---------- TEXT ----------

Entscheidungsstichwort (Thema)
Schadensersatz gegen Konkursverwalter wegen unrichtiger Ausstellung einer Arbeitsbescheinigung
Leitsatz (redaktionell)
1. Nimmt die BA einen Konkursverwalter durch Verwaltungsakt auf Schadensersatz gemäß AFG § 145 in Anspruch, ist der Rechtsweg zu den SG unabhängig davon eröffnet, ob die mit dem Verwaltungsakt geregelte Rechtsbeziehung öffentlich-rechtlicher Art ist und durch Verwaltungsakt geregelt werden darf.
2. Soweit nicht ausdrücklich ein Verwaltungsakt vorgesehen ist, muß er durch ein Überordnungsverhältnis legitimiert sein. Dies ist beim Schadensersatzanspruch gemäß AFG § 145 wegen unrichtiger Ausfüllung der Arbeitgeberbescheinigung nicht der Fall. Er ist durch Leistungsklage geltend zu machen.
3. Der Anspruch der Bundesanstalt für Arbeit gegen einen Arbeitgeber bzw dessen Konkursverwalter auf Erteilung einer Bescheinigung bei Beendigung eines Beschäftigungsverhältnisses ist öffentlich-rechtlicher Natur. Das gleiche gilt für einen Anspruch der Bundesanstalt für Arbeit auf Schadensersatz wegen nicht richtiger Ausfüllung der Arbeitsbescheinigung.
4. Ist die Geltendmachung eines Anspruchs aus einem öffentlich-rechtlichen Rechtsverhältnis durch Verwaltungsakt nicht ausdrücklich vorgesehen, dann ist dies nur bei Überordnung des Erklärenden über den Adressaten zulässig.
5. Hinsichtlich des Anspruchs auf Schadensersatz wegen unrichtiger Ausfüllung der Arbeitsbescheinigung besteht zwischen der Bundesanstalt für Arbeit und dem Arbeitgeber bzw dessen Konkursverwalter kein solches Unterordnungsverhältnis. Der Anspruch ist daher nicht durch Verwaltungsakt, sondern im Klagewege geltend zu machen.
Normenkette
AFG § 145 Nr. 1 Fassung: 1974-07-17; SGG § 51 Abs. 1 Fassung: 1953-09-03; KO § 82; AFG § 133
Verfahrensgang
Bayerisches LSG (Entscheidung vom 28.09.1978; Aktenzeichen L 5 Al 7/78) |
SG Regensburg (Entscheidung vom 01.12.1977; Aktenzeichen S 7 Al 50/77) |
Tatbestand
I
Der Kläger wendet sich gegen eine Inanspruchnahme auf Schadensersatz durch die Beklagte.

---------- DATENAUSZUG ----------

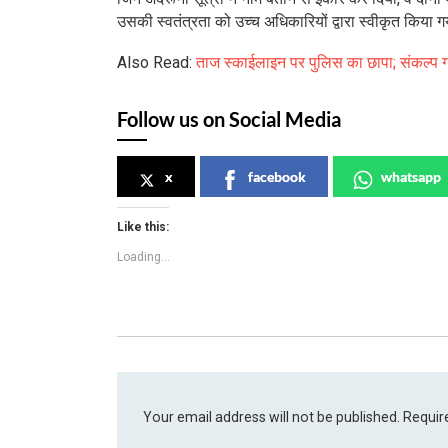
उसकी स्वतंत्रता को उच्च अधिकारियों द्वारा स्वीकृत किया 
Also Read:
ताज स्काईलाइन पर पुलिस का छापा; संकल्प ग
Follow us on Social Media
x
facebook
whatsapp
Like this:
Loading...
Your email address will not be published.
Requir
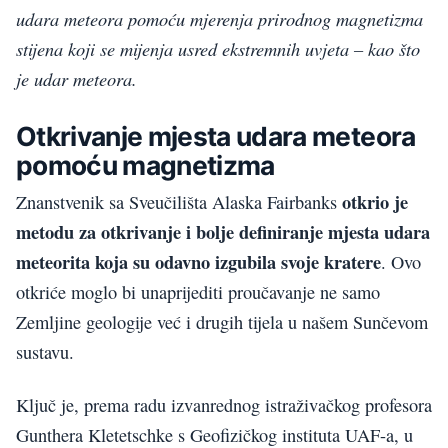
udara meteora pomoću mjerenja prirodnog magnetizma
stijena koji se mijenja usred ekstremnih uvjeta – kao što
je udar meteora.
Otkrivanje mjesta udara meteora
pomoću magnetizma
otkrio je
Znanstvenik sa Sveučilišta Alaska Fairbanks
metodu za otkrivanje i bolje definiranje mjesta udara
meteorita koja su odavno izgubila svoje kratere
. Ovo
otkriće moglo bi unaprijediti proučavanje ne samo
Zemljine geologije već i drugih tijela u našem Sunčevom
sustavu.
Ključ je, prema radu izvanrednog istraživačkog profesora
Gunthera Kletetschke s Geofizičkog instituta UAF-a, u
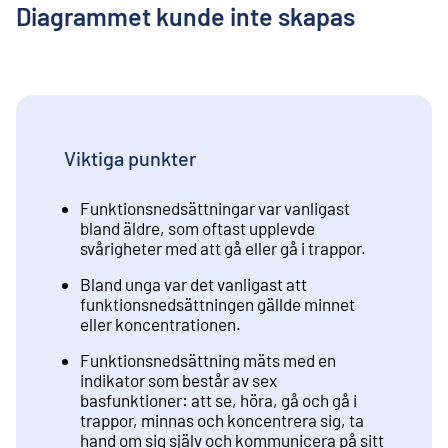
Diagrammet kunde inte skapas
Viktiga punkter
Funktionsnedsättningar var vanligast
bland äldre, som oftast upplevde
svårigheter med att gå eller gå i trappor.
Bland unga var det vanligast att
funktionsnedsättningen gällde minnet
eller koncentrationen.
Funktionsnedsättning mäts med en
indikator som består av sex
basfunktioner: att se, höra, gå och gå i
trappor, minnas och koncentrera sig, ta
hand om sig själv och kommunicera på sitt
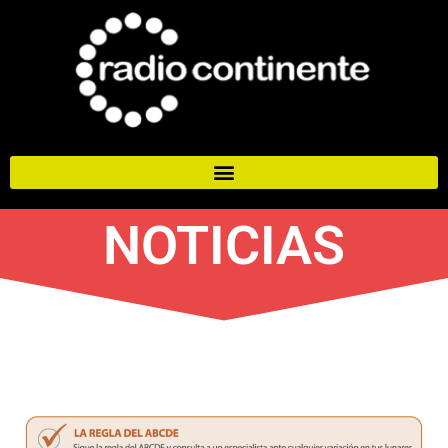
NOTICIAS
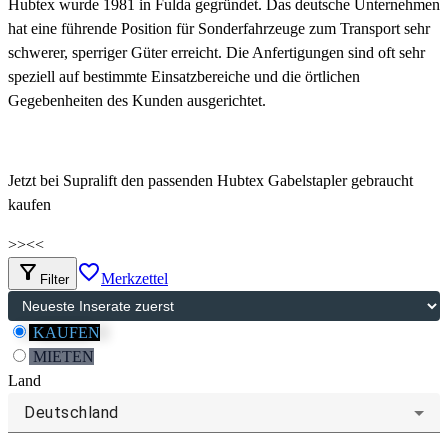
Hubtex wurde 1981 in Fulda gegründet. Das deutsche Unternehmen
hat eine führende Position für Sonderfahrzeuge zum Transport sehr
schwerer, sperriger Güter erreicht. Die Anfertigungen sind oft sehr
speziell auf bestimmte Einsatzbereiche und die örtlichen
Gegebenheiten des Kunden ausgerichtet.
Jetzt bei Supralift den passenden Hubtex Gabelstapler gebraucht
kaufen
>>
<<
filter_alt
favorite_border
Merkzettel
Filter
KAUFEN
MIETEN
Land
Deutschland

----------

AUFGABENSTELLUNG:
Schreiben Sie den Abschnitt des Textes zur Arbeitsbescheinigung von „1. Nimmt die“ bis „Leistungsklage geltend zu machen.“ unverändert ab.

ÜBUNGSERGEBNIS:
1. Nimmt die BA einen Konkursverwalter durch Verwaltungsakt auf Schadensersatz gemäß AFG § 145 in Anspruch, ist der Rechtsweg zu den SG unabhängig davon eröffnet, ob die mit dem Verwaltungsakt geregelte Rechtsbeziehung öffentlich-rechtlicher Art ist und durch Verwaltungsakt geregelt werden darf.
2. Soweit nicht ausdrücklich ein Verwaltungsakt vorgesehen ist, muß er durch ein Überordnungsverhältnis legitimiert sein. Dies ist beim Schadensersatzanspruch gemäß AFG § 145 wegen unrichtiger Ausfüllung der Arbeitgeberbescheinigung nicht der Fall. Er ist durch Leistungsklage geltend zu machen.